> PROBLEM DESCRIPTION:
Give back exactly the lines spanning from the one containing "Spenden für ein soziales Projekt" to the final line of the records below, and no others.

EXTRACTED INFORMATION Start Marker

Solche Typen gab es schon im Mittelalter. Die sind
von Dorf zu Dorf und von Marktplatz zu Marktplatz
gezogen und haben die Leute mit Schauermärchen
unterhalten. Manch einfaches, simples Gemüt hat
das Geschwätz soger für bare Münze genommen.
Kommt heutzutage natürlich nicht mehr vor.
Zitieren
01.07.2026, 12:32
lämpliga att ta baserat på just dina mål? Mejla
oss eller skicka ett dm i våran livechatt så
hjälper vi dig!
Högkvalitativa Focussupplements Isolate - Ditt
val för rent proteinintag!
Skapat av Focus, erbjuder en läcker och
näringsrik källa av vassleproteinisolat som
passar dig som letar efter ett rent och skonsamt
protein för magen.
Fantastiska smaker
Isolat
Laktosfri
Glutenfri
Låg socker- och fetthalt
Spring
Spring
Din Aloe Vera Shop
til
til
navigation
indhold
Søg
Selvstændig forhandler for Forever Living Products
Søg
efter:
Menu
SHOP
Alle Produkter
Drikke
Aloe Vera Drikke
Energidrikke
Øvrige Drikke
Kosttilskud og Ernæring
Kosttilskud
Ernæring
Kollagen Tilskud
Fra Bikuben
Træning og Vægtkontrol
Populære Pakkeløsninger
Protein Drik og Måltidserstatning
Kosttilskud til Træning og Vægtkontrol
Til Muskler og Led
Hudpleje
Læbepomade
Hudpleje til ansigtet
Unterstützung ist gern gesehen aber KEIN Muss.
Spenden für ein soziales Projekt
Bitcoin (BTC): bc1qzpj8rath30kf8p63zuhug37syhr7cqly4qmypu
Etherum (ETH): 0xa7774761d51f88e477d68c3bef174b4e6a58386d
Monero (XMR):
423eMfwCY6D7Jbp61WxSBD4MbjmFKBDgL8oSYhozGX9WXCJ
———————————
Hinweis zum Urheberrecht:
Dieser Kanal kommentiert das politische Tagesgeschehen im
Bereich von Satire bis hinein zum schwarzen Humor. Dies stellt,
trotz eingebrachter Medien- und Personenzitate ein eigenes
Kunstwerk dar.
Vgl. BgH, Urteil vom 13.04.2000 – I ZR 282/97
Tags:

EXTRACTED INFORMATION End Marker

> REPLY:
Spenden für ein soziales Projekt
Bitcoin (BTC): bc1qzpj8rath30kf8p63zuhug37syhr7cqly4qmypu
Etherum (ETH): 0xa7774761d51f88e477d68c3bef174b4e6a58386d
Monero (XMR):
423eMfwCY6D7Jbp61WxSBD4MbjmFKBDgL8oSYhozGX9WXCJ
———————————
Hinweis zum Urheberrecht:
Dieser Kanal kommentiert das politische Tagesgeschehen im
Bereich von Satire bis hinein zum schwarzen Humor. Dies stellt,
trotz eingebrachter Medien- und Personenzitate ein eigenes
Kunstwerk dar.
Vgl. BgH, Urteil vom 13.04.2000 – I ZR 282/97
Tags:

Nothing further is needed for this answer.